I completed this one, but they may have more recent versions. They give you some initial code that you need to complete, as well as tests to check your work before going to the next step. It covers a lot of material. It takes some patience and it's not for complete beginners but it's a great fun project. Not sure, but I'd say it took me 1 or 2 weeks full time.

[+] peterkelly|6 years ago|reply
I recommend starting with something smaller.

Here's something I put together some years ago - it's about 5,000 lines of code and supports a number of key Unix features. There's a PDF of lecture notes accompanying it.

http://adelaideos.sourceforge.net/

Once you've gone through this you'll be in a better position to tackle the Linux kernel and books on OS architecture. My personal favorite is "The Design of the UNIX Operating System" by Maurice J. Bach. It's an old book but explains things well, and I believe it was one of the references Linux Torvalds relied on when creating Linux.
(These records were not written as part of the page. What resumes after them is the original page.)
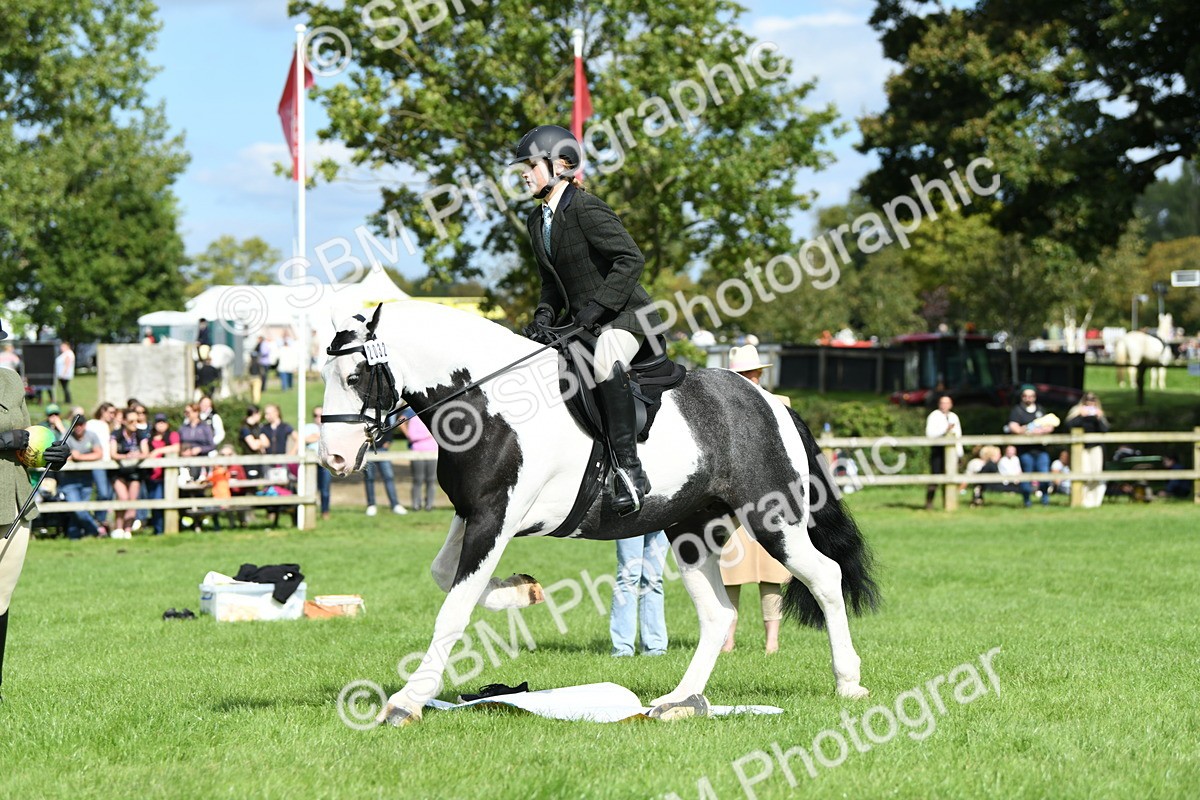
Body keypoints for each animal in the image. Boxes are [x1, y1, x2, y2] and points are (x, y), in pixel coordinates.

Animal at [318, 301, 879, 727]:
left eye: (354, 375)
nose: (335, 458)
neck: (487, 401)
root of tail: (769, 401)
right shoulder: (473, 513)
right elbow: (445, 576)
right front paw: (520, 591)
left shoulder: (496, 516)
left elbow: (454, 608)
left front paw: (406, 702)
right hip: (691, 531)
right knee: (719, 613)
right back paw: (679, 701)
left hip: (772, 519)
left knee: (825, 576)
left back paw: (848, 681)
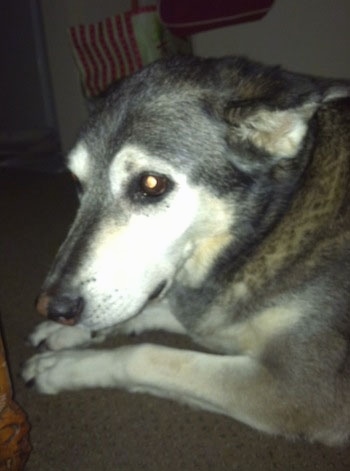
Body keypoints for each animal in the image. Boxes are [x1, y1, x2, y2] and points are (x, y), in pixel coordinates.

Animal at [22, 55, 350, 446]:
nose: (53, 308)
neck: (268, 228)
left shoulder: (297, 390)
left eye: (151, 184)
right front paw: (64, 335)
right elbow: (157, 309)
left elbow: (144, 355)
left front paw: (64, 366)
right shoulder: (211, 313)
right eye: (75, 181)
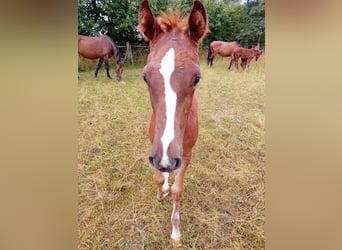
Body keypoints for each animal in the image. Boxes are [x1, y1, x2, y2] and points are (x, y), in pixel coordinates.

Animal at [138, 0, 208, 244]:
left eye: (197, 78)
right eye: (145, 77)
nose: (166, 158)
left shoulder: (185, 154)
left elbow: (178, 190)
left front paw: (176, 232)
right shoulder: (156, 147)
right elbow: (158, 177)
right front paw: (161, 193)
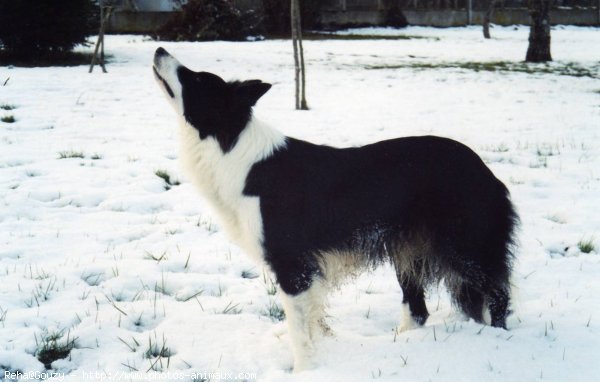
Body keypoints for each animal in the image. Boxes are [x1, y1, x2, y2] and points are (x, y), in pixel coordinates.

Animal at [152, 47, 516, 370]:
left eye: (197, 80)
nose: (158, 50)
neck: (230, 145)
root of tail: (485, 170)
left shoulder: (292, 264)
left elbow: (300, 329)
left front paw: (304, 370)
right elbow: (311, 320)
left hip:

[+] gamescodedogs|6 years ago|reply
Years ago in school, I decided to figure out how the Linux kernel works. So I've downloaded the sources and open them with a notepad++. After an hour I've figured out that I have no idea what am I reading in the code, close the notepad++ and never open it back. Buy the sources are still awaiting in some old directory at my home's PC :)
[+] yourbandsucks|6 years ago|reply
The O'Reilly book Understanding The Linux Kernel is fantastic. Starts you off in the deep end with memory management/addressing and fans out from there. Notably excludes networking, as the book is long enough without it.
[+] DanAtC|6 years ago|reply
Any suggestions for Linux networking? I have Understanding Linux Network Internals but it’s a bit dated.
[+] kernyan|6 years ago|reply
https://github.com/s-matyukevich/raspberry-pi-os

Matyukevich page on GitHub has lessons with accompanying code to develop a Linux OS for raspberry Pi. The author goes into kernel, processor initialization, interrupt handling, scheduler, implementing syscall, and virtual memory.

I like his approach for these reasons 1. Minimal workable code, 2. Points you to entry function in linux repo 3. Line commentary of those entry function

Note that it's also a somewhat short read as he focuses on the practical implementations instead of the theory.

I myself was hoping that the author continue developing the chapters on file system, drivers, and networking but seemed to have been on hiatus.

[+] throwawaypls|6 years ago|reply
Linux Kernel Development By Robert Love and Operating Systems Concepts by Silberschatz are great resources.
[+] alfiedotwtf|6 years ago|reply
For the Linux kernel, there is an excellent book called "Linux Core Kernel Commentary" (which is based off the SVR4 Lion's Commentary book), which has the source of the kernel (an old version) printed out and then a commentary on all the bits (code and data structures). It was an eye opener for me.

As for OS theory, "Operating Systems Vade Macum" and "Operating Systems Design and Implementation" are my favorites.